The person in contact was very upset.  She was crying or felt like crying.  Then I felt the sheriff’s energy…so I knew that they had enough fake evidence to arrest me for being a perv.

Okay, I cannot state this emphatically enough — I am not a pervert.  I do not stalk young women.  I do not rub my ass against young women.  I am not a creep.  I am a good person whom is being persecuted for not going along with the evil and even standing up against it.

I will not join the black robes and they have tried to get me to join.

I am still trying to unravel the deliberate misinformation of the New Agers who tried to misdirect me away from the right path that the Creator chose for me.  I fear that the one that I thought was a mentor was not.  And he may have put a negative energy into me or a spell of some sort.  And that they were part of the takeover of America.   Like I said, I am still trying to figure this out…
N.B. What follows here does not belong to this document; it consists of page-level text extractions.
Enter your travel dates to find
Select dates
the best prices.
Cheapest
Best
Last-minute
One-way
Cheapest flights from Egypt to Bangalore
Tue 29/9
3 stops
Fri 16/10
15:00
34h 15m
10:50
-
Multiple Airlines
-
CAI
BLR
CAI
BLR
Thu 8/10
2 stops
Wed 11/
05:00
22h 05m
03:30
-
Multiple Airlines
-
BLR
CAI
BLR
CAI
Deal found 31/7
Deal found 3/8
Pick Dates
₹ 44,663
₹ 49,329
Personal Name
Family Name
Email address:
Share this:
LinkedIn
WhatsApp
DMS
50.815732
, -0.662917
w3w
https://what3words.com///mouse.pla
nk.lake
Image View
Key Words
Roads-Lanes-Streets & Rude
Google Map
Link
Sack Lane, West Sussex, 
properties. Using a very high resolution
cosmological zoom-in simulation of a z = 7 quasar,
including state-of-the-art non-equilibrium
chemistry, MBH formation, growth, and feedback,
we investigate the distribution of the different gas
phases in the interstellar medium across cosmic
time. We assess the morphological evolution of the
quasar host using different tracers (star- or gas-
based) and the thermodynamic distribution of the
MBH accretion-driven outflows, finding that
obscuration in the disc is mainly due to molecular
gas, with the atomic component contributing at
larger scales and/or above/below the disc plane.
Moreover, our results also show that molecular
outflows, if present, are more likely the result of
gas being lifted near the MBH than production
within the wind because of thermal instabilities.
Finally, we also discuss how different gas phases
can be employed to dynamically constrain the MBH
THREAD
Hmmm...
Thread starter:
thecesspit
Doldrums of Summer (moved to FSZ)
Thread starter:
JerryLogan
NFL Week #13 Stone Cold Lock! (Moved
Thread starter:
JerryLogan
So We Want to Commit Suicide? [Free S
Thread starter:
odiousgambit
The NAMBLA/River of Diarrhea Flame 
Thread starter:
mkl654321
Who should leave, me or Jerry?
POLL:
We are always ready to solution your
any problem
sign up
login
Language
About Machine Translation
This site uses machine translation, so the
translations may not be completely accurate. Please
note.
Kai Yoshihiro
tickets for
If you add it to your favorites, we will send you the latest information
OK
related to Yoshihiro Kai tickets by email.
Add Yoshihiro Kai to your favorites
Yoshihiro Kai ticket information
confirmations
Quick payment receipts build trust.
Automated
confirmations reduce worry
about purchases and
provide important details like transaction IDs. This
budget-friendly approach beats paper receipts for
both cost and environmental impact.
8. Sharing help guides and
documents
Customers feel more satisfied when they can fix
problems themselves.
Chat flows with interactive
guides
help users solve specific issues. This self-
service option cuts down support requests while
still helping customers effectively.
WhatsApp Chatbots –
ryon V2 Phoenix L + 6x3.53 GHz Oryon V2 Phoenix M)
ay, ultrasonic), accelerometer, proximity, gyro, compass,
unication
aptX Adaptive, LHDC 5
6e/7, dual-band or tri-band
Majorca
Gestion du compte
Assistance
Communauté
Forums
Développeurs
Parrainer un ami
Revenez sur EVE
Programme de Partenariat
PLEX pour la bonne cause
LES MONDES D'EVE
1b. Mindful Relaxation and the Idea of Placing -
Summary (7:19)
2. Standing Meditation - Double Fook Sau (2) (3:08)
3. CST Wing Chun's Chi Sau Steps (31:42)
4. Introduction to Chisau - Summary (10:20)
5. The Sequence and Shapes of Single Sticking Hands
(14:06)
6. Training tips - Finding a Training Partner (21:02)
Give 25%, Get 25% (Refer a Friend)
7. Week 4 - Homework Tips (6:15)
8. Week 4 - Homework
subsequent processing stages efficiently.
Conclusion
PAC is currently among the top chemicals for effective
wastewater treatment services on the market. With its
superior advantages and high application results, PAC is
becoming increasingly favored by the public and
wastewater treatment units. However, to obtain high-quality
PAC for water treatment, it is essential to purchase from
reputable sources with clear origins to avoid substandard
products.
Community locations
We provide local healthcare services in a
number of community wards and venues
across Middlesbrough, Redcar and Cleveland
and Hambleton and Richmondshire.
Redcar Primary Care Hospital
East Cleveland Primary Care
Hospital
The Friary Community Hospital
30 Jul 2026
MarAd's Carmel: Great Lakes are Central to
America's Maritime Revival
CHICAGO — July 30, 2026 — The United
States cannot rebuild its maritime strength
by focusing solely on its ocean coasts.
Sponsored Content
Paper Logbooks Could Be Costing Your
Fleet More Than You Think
Anyway, after feeling all that energy directed at me, I was expecting to be arrested on false charges anytime.  And speaking of energy — I have picked up on Krystal Kenney’s energy.  She is part of the gangstalking and thought it was funny that the police are ready to move in.  Her energy was highly giddy that they were going to bring me down.  So that confirms to me that the plan to murder Kelsey Berreth was from these satanic evil ones and that gangstalking is being used to murder people.  My posts on that here and here.

And really?  I am just done and ready for it to be over with.  I am tired of being stalked by these evil assholes. I am tired of waiting for the police to come and arrest me on these trumped-up charges.  It is stressful beyond belief.

So just wanted to let you all know.  I guess it is a day to day thing now.  I just want this to be over.  I hope that I have helped some of you understand what is going on now because that was the intent of the blog.  Actually, it didn’t start out that way– when I was suffering from mercury poisoning and could not walk 20 ft without being exhausted and painful migraines that lasted for days…this blog was something to look forward to and a way to deal with everything going on in my personal life as well as seeing the country and Constitution destroyed by the evil ones.